> **Task inputs**:
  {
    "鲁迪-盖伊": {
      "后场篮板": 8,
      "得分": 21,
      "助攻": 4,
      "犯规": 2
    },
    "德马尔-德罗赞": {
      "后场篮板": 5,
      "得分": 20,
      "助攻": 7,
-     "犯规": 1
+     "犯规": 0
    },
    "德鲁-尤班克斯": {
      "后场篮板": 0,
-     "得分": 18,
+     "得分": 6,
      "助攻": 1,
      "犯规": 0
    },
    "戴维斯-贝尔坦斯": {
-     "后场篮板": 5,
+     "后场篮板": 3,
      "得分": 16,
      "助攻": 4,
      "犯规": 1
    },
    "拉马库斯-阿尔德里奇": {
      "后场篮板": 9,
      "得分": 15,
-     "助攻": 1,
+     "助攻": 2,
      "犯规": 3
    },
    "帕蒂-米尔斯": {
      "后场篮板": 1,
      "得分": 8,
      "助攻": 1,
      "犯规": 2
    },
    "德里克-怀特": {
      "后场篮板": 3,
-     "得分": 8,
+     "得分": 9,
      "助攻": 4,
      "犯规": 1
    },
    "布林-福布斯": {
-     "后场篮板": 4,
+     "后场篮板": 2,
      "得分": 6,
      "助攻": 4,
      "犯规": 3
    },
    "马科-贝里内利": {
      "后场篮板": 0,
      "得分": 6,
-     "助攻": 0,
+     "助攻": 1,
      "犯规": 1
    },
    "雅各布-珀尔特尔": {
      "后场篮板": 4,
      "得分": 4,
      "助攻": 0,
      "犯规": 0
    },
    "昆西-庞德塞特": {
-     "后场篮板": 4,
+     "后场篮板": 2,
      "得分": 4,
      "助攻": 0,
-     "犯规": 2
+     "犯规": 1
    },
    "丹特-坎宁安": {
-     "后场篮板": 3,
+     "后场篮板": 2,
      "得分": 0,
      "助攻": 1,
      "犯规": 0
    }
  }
---
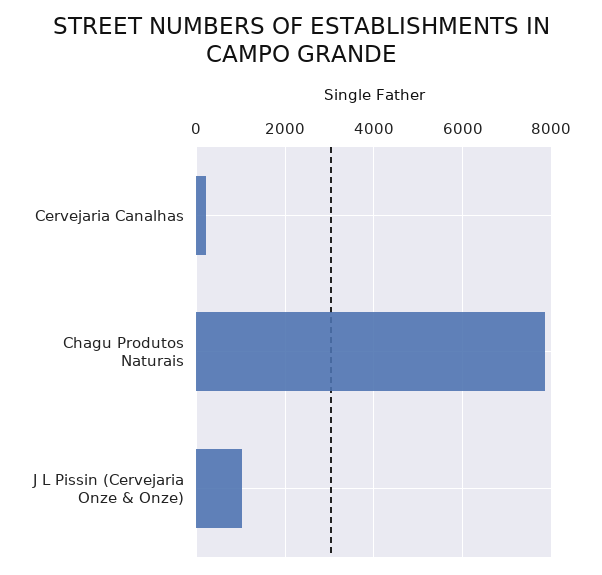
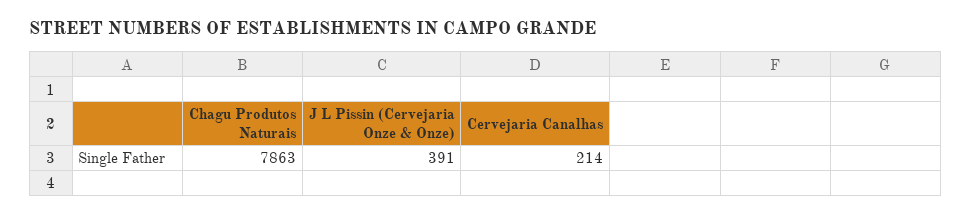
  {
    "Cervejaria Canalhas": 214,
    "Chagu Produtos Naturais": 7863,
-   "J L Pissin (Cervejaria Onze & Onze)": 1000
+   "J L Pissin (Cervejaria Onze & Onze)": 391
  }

> **What you are asked to do**: Return from the data every line that holds "Onze".

> **Task result**:
-   "J L Pissin (Cervejaria Onze & Onze)": 1000
+   "J L Pissin (Cervejaria Onze & Onze)": 391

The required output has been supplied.